A dozen landlords claim the city is overly aggressive in enforcing codes, which they say costs them excessively, shutters their properties and forces out low-income and minority renters.

St. Paul counters that the property owners are slumlords who are taking advantage of down-on-their-luck tenants.

Four GOP congressmen pushed the lawsuit into prominence last week with claims -- denied by St. Paul and the federal government -- of legal horse-trading at the U.S. Department of Justice.

St. Paul had appealed the case to the U.S. Supreme Court, but then dropped the appeal for fear that the high court, dominated by conservatives, would use the case to gut federal fair housing laws.

Now the case awaits action in the St. Paul courtroom of U.S. Magistrate Steven Rau. A settlement conference is set for Oct. 26, but the case is expected to eventually go to trial in front of Judge Michael Davis.

The Republicans accused the Justice Department of encouraging St. Paul to drop the high court appeal, in exchange for staying out of two housing-related federal suits against the city.

Former Vice President Walter Mondale, who authored the Fair Housing Act when he was in the Senate, said that he called St. Paul Mayor Chris Coleman after University of Minnesota law professor Myron Orfield "recommended the city withdraw and go to trial, which is what they've done."

City Attorney Sara Grewing has said she believes the city will prevail at trial, and Orfield said there is "very little chance" St. Paul will lose the lawsuit.

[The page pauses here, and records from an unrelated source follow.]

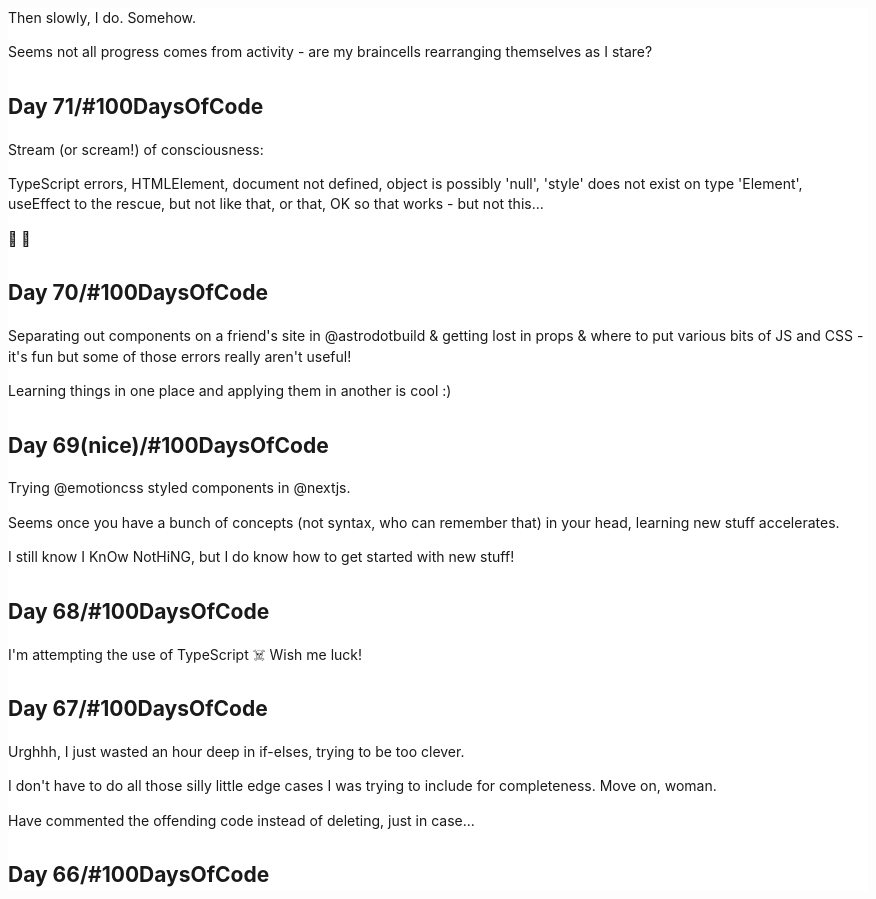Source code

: Then slowly, I do. Somehow.

Seems not all progress comes from activity - are my braincells rearranging themselves as I stare?

</div><div class="tweet">

## Day 71<wbr>/#100DaysOfCode 

Stream (or scream!) of consciousness:

TypeScript errors, HTMLElement, document not defined, object is possibly 'null', 'style' does not exist on type 'Element', useEffect to the rescue, but not like that, or that, OK so that works - but not this...

🤯 🥰

</div><div class="tweet">

## Day 70<wbr>/#100DaysOfCode 

Separating out components on a friend's site in @astrodotbuild & getting lost in props & where to put various bits of JS and CSS - it's fun but some of those errors really aren't useful!

Learning things in one place and applying them in another is cool :)

</div><div class="tweet">

## Day 69(nice)<wbr>/#100DaysOfCode 

Trying @emotioncss styled components in @nextjs.

Seems once you have a bunch of concepts (not syntax, who can remember that) in your head, learning new stuff accelerates.

I still know I KnOw NotHiNG, but I do know how to get started with new stuff!

</div><div class="tweet">

## Day 68<wbr>/#100DaysOfCode

I'm attempting the use of TypeScript ☠️ Wish me luck!

</div><div class="tweet">

## Day 67<wbr>/#100DaysOfCode 

Urghhh, I just wasted an hour deep in if-elses, trying to be too clever.

I don't have to do all those silly little edge cases I was trying to include for completeness. Move on, woman.

Have commented the offending code instead of deleting, just in case...

</div><div class="tweet">

## Day 66<wbr>/#100DaysOfCode 
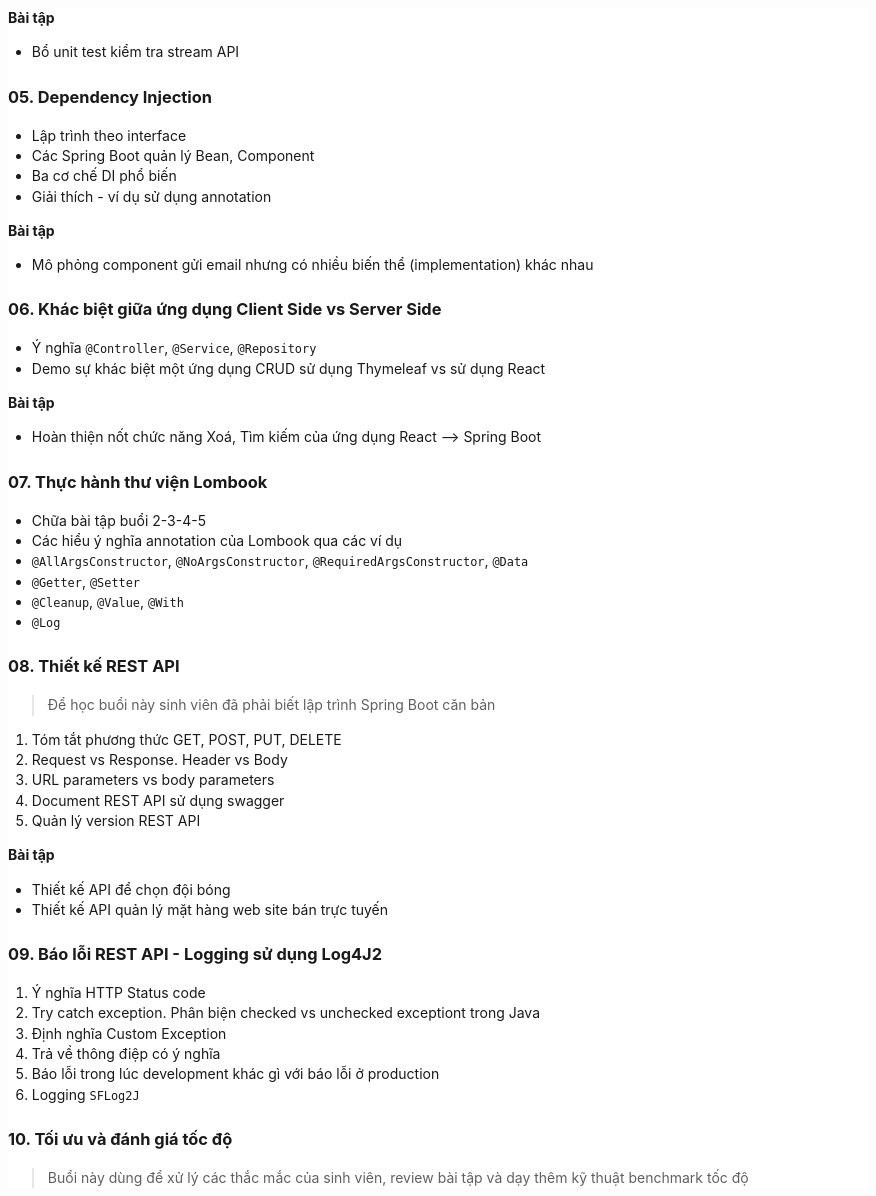 **Bài tập**
- Bổ unit test kiểm tra stream API


### 05. Dependency Injection
- Lập trình theo interface
- Các Spring Boot quản lý Bean, Component
- Ba cơ chế DI phổ biến
- Giải thích - ví dụ sử dụng annotation

**Bài tập**
- Mô phỏng component gửi email nhưng có nhiều biến thể (implementation) khác nhau


### 06. Khác biệt giữa ứng dụng Client Side vs Server Side
- Ý nghĩa `@Controller`, `@Service`, `@Repository`
- Demo sự khác biệt một ứng dụng CRUD sử dụng Thymeleaf vs sử dụng React

**Bài tập**
- Hoàn thiện nốt chức năng Xoá, Tìm kiếm của ứng dụng React --> Spring Boot

### 07. Thực hành thư viện Lombook
- Chữa bài tập buổi 2-3-4-5
- Các hiểu ý nghĩa annotation của Lombook qua các ví dụ
- `@AllArgsConstructor`, `@NoArgsConstructor`, `@RequiredArgsConstructor`, `@Data`
- `@Getter`, `@Setter`
- `@Cleanup`, `@Value`, `@With`
- `@Log`

### 08. Thiết kế REST API
> Để học buổi này sinh viên đã phải biết lập trình Spring Boot căn bản

1. Tóm tắt phương thức GET, POST, PUT, DELETE
2. Request vs Response. Header vs Body
3. URL parameters vs body parameters
4. Document REST API sử dụng swagger
5. Quản lý version REST API

**Bài tập**
- Thiết kế API để chọn đội bóng
- Thiết kế API quản lý mặt hàng web site bán trực tuyến

### 09. Báo lỗi REST API -  Logging sử dụng Log4J2
1. Ý nghĩa HTTP Status code
2. Try catch exception. Phân biện checked vs unchecked exceptiont trong Java
3. Định nghĩa Custom Exception
4. Trả về thông điệp có ý nghĩa
5. Báo lỗi trong lúc development khác gì với báo lỗi ở production
6. Logging `SFLog2J`


### 10. Tối ưu và đánh giá tốc độ
> Buổi này dùng để xử lý các thắc mắc của sinh viên, review bài tập và dạy thêm kỹ thuật benchmark tốc độ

"These are slumlords. Cities should be able to do housing inspections in really bad neighborhoods," Orfield said.

Grewing said in a written statement that the city's litigation decisions are part of a "strong commitment to civil rights and economic justice, including safe, sanitary rental housing."

'A reasonable standard'

The landlords claim that St. Paul's "strict" housing code enforcement has a "disparate impact" on black residents, "because compliance with the housing code increases the costs of low-income housing and African-Americans make up a disproportionate percentage of low-income tenants."

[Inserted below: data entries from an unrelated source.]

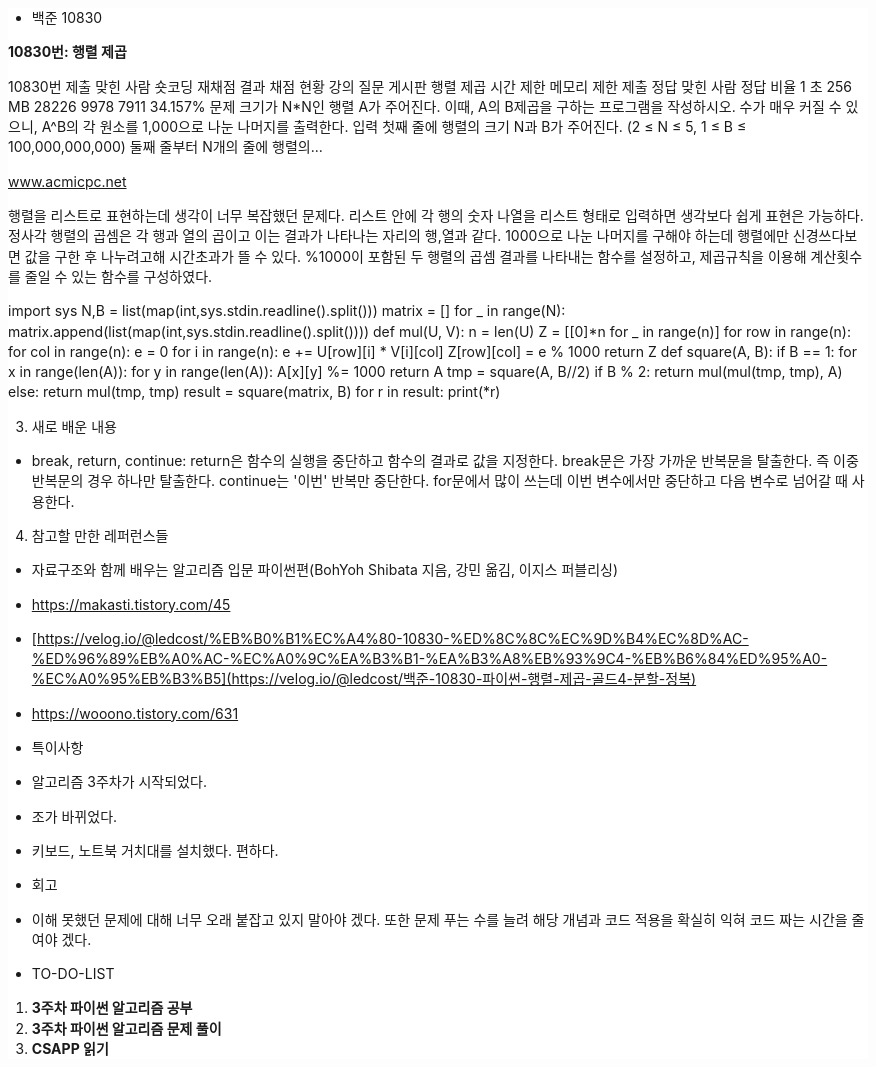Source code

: - 백준 10830

 

**10830번: 행렬 제곱**

10830번 제출 맞힌 사람 숏코딩 재채점 결과 채점 현황 강의 질문 게시판 행렬 제곱 시간 제한 메모리 제한 제출 정답 맞힌 사람 정답 비율 1 초 256 MB 28226 9978 7911 34.157% 문제 크기가 N*N인 행렬 A가 주어진다. 이때, A의 B제곱을 구하는 프로그램을 작성하시오. 수가 매우 커질 수 있으니, A^B의 각 원소를 1,000으로 나눈 나머지를 출력한다. 입력 첫째 줄에 행렬의 크기 N과 B가 주어진다. (2 ≤ N ≤  5, 1 ≤ B ≤ 100,000,000,000) 둘째 줄부터 N개의 줄에 행렬의...

www.acmicpc.net

행렬을 리스트로 표현하는데 생각이 너무 복잡했던 문제다. 리스트 안에 각 행의 숫자 나열을 리스트 형태로 입력하면 생각보다 쉽게 표현은 가능하다. 정사각 행렬의 곱셈은 각 행과 열의 곱이고 이는 결과가 나타나는 자리의 행,열과 같다. 1000으로 나눈 나머지를 구해야 하는데 행렬에만 신경쓰다보면 값을 구한 후 나누려고해 시간초과가 뜰 수 있다. %1000이 포함된 두 행렬의 곱셈 결과를 나타내는 함수를 설정하고, 제곱규칙을 이용해 계산횟수를 줄일 수 있는 함수를 구성하였다. 

import sys N,B = list(map(int,sys.stdin.readline().split())) matrix = [] for _ in range(N):    matrix.append(list(map(int,sys.stdin.readline().split()))) def mul(U, V):    n = len(U)    Z = [[0]*n for _ in range(n)]        for row in range(n):        for col in range(n):            e = 0            for i in range(n):                e += U[row][i] * V[i][col]            Z[row][col] = e % 1000     return Z def square(A, B):    if B == 1:        for x in range(len(A)):            for y in range(len(A)):                A[x][y] %= 1000        return A        tmp = square(A, B//2)    if B % 2:        return mul(mul(tmp, tmp), A)    else:        return mul(tmp, tmp) result = square(matrix, B) for r in result:    print(*r)

3. 새로 배운 내용

- break, return, continue: return은 함수의 실행을 중단하고 함수의 결과로 값을 지정한다. break문은 가장 가까운 반복문을 탈출한다. 즉 이중 반복문의 경우 하나만 탈출한다. continue는 '이번' 반복만 중단한다. for문에서 많이 쓰는데 이번 변수에서만 중단하고 다음 변수로 넘어갈 때 사용한다.



4. 참고할 만한 레퍼런스들

- 자료구조와 함께 배우는 알고리즘 입문 파이썬편(BohYoh Shibata 지음, 강민 옮김, 이지스 퍼블리싱)
- https://makasti.tistory.com/45
- [https://velog.io/@ledcost/%EB%B0%B1%EC%A4%80-10830-%ED%8C%8C%EC%9D%B4%EC%8D%AC-%ED%96%89%EB%A0%AC-%EC%A0%9C%EA%B3%B1-%EA%B3%A8%EB%93%9C4-%EB%B6%84%ED%95%A0-%EC%A0%95%EB%B3%B5](https://velog.io/@ledcost/백준-10830-파이썬-행렬-제곱-골드4-분할-정복)
- https://wooono.tistory.com/631
- 특이사항

- 알고리즘 3주차가 시작되었다.
- 조가 바뀌었다.
- 키보드, 노트북 거치대를 설치했다. 편하다. 
- 회고

-  이해 못했던 문제에 대해 너무 오래 붙잡고 있지 말아야 겠다. 또한 문제 푸는 수를 늘려 해당 개념과 코드 적용을 확실히 익혀 코드 짜는 시간을 줄여야 겠다.
- TO-DO-LIST

1. **3주차 파이썬 알고리즘 공부**
2. **3주차 파이썬 알고리즘 문제 풀이**
3. **CSAPP 읽기**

"It really comes down to what is a reasonable maintenance standard," said John Shoemaker, lawyer for the landlords. He said that for more than a decade the city has required landlords to meet a higher standard than the one required by the state.

"They can call my clients slumlords all day long and they weren't," Shoemaker said. "My clients continue to rent to poor mothers with children."

One of the plaintiffs' complaints is that the city moved in the early 2000s from a complaint-based system to one of active sweeps. Rather than wait for a neighbor to call, inspectors would go to buildings and initiate actions such as violations or condemnations.

In its memo seeking to dismiss the case, the city said the landlords failed to prove that St. Paul moved more aggressively against them because their tenants are members of a protected class.

St. Paul also said the landlords failed to provide data showing the impact of city policy on minorities in the protected class. For example, one landlord claimed illegal code enforcement at an unoccupied apartment and another apartment with a white tenant and a tenant whose race he couldn't recall.

The landlords also "concede that many of their housing code violations were in fact valid due to the condition of their properties," the city memo said.

Long-running battle

The lawsuit has a long and unusual history -- even by legal standards.

U.S. District Judge Joan Ericksen in December 2008 ruled in favor of the city, throwing out the lawsuit. Then a three-judge panel of the 8th U.S. Circuit Court of Appeals reversed her and reinstated the lawsuit.

But the entire circuit court heard the lawsuit and ruled 6 to 5 that the U.S. Supreme Court should look at the case.

The Supreme Court took the case. But then the city decided to drop the appeal.

Shoemaker said he wasn't concerned with election-year politics. He is, however, watching to see whether the nation's high court takes up a New Jersey case that he says raises similar issues.

If it does, Shoemaker said he'll push to postpone the Minnesota trial until that case is decided.